# what causes the cathedral/flame pattern on flat sawn lumber?



## stevewr (Jan 20, 2018)

I am wondering if anyone has any insight into why the cathedral/flame pattern results in flat sawn boards.

For some reason I am having a hard time visualizing why this occurs.


----------



## msinc (Jan 8, 2017)

Is this what you mean, otherwise could you clarify whether you mean the wood grain such as so called "feather crotch" or "flame", as above or you are talking about some kind of milling marks, like from a saw????? 
If it's in the grain and you mean feather crotch wood this is due to a fork in the tree. The larger the pattern then the bigger the fork. Big double main trunk trees will have the biggest and most of the time the prettiest. Not sure the exact terminology for it, but basically it's where the grain is trying to grow both ways or switch directions. You get a different effect sawing it flat to the fork or perpendicular. One thing is for certain, that is if we are talking about the same thing…whatever you call it and whatever the reason it happens….it is rare and it is expensive.


----------



## Loren (May 30, 2008)

If trees were totally uniform and straight 
flat sawn wood would be more regular in
appearance. As it is, a kink in the tree will
cause grain variation in a flatsawn board
over its length.


----------



## bondogaposis (Dec 18, 2011)

The reason is boards are sawn from logs and logs are truncated cones in shape. The annual rings are parallel to the sides of the cone. Boards are sawn straight and not parallel to the sides and intersect the annual rings at a slight angle creating a pattern that is parabolic in shape as the face of the board intersects the annual rings.


----------



## Mike_D_S (May 3, 2012)

This simple diagram will probably help. As noted by Loren above, a tree is not uniform and the grain varies, but as a rule the tops of trees are smaller than the bottoms and the growth rings are continuous. So if consider a perfectly circular tree with perfect growth rings, then you can think of the growth rings are sort of cones. When you section a cone vertically, you get the parabolic shape at the top. Thus the cathedral pattern where the saw cut crosses the growth ring at that point.
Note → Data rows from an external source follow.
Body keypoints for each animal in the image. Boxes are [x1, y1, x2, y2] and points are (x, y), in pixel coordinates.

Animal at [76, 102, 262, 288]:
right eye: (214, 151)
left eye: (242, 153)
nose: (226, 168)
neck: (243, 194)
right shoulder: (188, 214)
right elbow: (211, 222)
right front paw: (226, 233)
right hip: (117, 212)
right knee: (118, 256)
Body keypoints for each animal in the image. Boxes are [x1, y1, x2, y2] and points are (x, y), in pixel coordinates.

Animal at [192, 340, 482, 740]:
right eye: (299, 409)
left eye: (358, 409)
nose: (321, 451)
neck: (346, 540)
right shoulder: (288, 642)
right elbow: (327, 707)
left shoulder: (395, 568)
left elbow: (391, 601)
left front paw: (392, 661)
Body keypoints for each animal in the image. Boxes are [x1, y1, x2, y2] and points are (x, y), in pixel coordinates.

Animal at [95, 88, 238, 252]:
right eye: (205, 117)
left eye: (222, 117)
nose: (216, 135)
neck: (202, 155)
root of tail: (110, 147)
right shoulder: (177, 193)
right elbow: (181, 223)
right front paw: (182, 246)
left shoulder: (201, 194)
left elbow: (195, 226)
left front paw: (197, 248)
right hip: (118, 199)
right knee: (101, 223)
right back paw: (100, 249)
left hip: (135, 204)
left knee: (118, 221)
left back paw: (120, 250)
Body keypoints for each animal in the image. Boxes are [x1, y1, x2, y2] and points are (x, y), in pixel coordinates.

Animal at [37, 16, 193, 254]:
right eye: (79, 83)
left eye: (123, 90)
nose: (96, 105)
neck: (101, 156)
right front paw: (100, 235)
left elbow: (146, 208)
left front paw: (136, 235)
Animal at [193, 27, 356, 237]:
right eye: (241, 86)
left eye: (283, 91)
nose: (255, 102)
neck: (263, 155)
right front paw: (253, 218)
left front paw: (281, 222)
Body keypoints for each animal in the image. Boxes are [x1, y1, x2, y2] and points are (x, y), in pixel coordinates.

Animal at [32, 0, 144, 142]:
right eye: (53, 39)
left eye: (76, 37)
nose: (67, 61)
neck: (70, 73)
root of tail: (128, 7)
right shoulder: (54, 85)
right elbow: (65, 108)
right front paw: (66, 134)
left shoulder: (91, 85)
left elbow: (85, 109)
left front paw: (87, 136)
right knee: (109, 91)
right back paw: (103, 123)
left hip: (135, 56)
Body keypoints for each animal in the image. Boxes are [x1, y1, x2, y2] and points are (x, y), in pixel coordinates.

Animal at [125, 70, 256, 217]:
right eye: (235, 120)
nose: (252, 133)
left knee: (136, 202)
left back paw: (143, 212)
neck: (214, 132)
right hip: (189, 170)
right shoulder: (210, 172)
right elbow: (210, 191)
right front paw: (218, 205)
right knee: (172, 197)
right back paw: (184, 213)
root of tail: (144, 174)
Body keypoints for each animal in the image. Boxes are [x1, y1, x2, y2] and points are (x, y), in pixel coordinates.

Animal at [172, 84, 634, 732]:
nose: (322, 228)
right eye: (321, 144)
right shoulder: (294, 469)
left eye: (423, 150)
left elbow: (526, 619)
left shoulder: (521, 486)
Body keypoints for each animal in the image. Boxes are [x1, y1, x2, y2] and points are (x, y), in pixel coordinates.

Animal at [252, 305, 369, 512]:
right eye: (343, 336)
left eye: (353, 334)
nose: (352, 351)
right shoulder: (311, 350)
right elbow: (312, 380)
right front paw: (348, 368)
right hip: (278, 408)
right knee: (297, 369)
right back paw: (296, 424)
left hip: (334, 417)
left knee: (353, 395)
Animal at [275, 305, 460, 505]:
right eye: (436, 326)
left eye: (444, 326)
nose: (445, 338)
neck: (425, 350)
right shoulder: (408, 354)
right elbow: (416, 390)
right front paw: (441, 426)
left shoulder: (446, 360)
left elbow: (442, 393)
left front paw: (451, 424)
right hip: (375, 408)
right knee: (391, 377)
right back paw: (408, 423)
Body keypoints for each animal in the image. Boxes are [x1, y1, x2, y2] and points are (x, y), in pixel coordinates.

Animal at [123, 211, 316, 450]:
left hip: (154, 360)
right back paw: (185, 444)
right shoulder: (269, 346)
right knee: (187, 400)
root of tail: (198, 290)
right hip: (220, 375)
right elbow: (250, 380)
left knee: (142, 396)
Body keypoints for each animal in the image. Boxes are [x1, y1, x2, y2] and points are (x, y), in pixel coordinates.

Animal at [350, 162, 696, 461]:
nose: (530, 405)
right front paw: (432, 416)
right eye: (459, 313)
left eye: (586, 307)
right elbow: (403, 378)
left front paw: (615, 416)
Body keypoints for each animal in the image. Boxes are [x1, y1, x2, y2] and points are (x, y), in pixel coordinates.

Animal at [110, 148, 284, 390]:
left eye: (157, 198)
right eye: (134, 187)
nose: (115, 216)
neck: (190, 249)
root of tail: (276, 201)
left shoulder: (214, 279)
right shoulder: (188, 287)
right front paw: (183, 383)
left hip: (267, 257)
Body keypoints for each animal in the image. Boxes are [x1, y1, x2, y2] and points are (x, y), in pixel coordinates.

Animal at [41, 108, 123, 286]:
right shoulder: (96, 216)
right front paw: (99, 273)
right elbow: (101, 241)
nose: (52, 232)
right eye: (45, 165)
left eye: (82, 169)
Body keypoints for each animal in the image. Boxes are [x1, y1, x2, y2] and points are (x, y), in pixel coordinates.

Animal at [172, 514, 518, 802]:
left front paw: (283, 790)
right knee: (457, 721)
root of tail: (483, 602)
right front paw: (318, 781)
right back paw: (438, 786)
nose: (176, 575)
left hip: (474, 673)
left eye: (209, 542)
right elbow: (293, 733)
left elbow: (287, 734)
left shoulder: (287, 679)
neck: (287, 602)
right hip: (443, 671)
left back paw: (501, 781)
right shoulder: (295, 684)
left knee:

My teachers always said this was going to come in handy one day…..


----------



## LesB (Dec 21, 2008)

The arching, cathedral, pattern is caused during the cutting procedure as demonstrated above.
However the "flame" type patters is most often caused by a juncture of two limbs coming together. When collecting turning blank wood from trees being cut down I always try to preserve these junctions of the limbs or trunks.


----------



## tomsteve (Jan 23, 2015)

> I am wondering if anyone has any insight into why the cathedral/flame pattern results in flat sawn boards.
> 
> - stevewr


aliens.


----------